*WHAT IS NEEDED*
Apart from the pictures, output all of the records exactly.

======== SUPPLIED MATERIAL ========

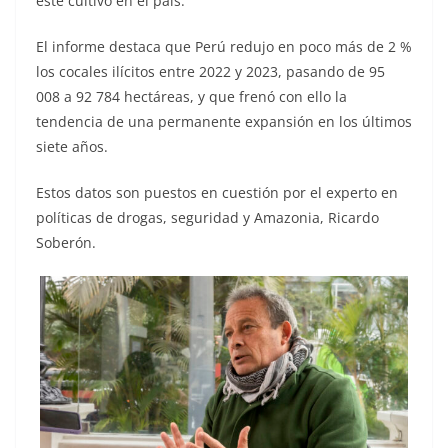
este cultivo en el país.
El informe destaca que Perú redujo en poco más de 2 %
los cocales ilícitos entre 2022 y 2023, pasando de 95
008 a 92 784 hectáreas, y que frenó con ello la
tendencia de una permanente expansión en los últimos
siete años.
Estos datos son puestos en cuestión por el experto en
políticas de drogas, seguridad y Amazonia, Ricardo
Soberón.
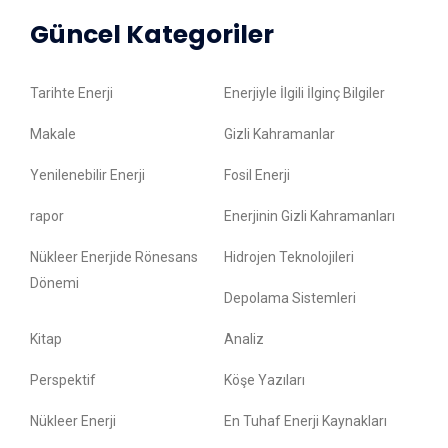
Güncel Kategoriler
Tarihte Enerji
Enerjiyle İlgili İlginç Bilgiler
Makale
Gizli Kahramanlar
Yenilenebilir Enerji
Fosil Enerji
rapor
Enerjinin Gizli Kahramanları
Nükleer Enerjide Rönesans
Hidrojen Teknolojileri
Dönemi
Depolama Sistemleri
Kitap
Analiz
Perspektif
Köşe Yazıları
Nükleer Enerji
En Tuhaf Enerji Kaynakları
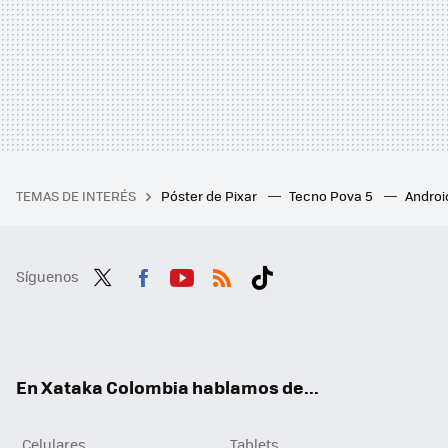
TEMAS DE INTERÉS
Póster de Pixar
Tecno Pova 5
Androi
Síguenos
Twit
Fac
You
RSS
Tikt
ter
ebo
tub
ok
ok
e
En Xataka Colombia hablamos de...
Celulares
Tablets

========

*RESPONSE AREA*
este cultivo en el país.
El informe destaca que Perú redujo en poco más de 2 %
los cocales ilícitos entre 2022 y 2023, pasando de 95
008 a 92 784 hectáreas, y que frenó con ello la
tendencia de una permanente expansión en los últimos
siete años.
Estos datos son puestos en cuestión por el experto en
políticas de drogas, seguridad y Amazonia, Ricardo
Soberón.
Güncel Kategoriler
Tarihte Enerji
Enerjiyle İlgili İlginç Bilgiler
Makale
Gizli Kahramanlar
Yenilenebilir Enerji
Fosil Enerji
rapor
Enerjinin Gizli Kahramanları
Nükleer Enerjide Rönesans
Hidrojen Teknolojileri
Dönemi
Depolama Sistemleri
Kitap
Analiz
Perspektif
Köşe Yazıları
Nükleer Enerji
En Tuhaf Enerji Kaynakları
TEMAS DE INTERÉS
Póster de Pixar
Tecno Pova 5
Androi
Síguenos
Twit
Fac
You
RSS
Tikt
ter
ebo
tub
ok
ok
e
En Xataka Colombia hablamos de...
Celulares
Tablets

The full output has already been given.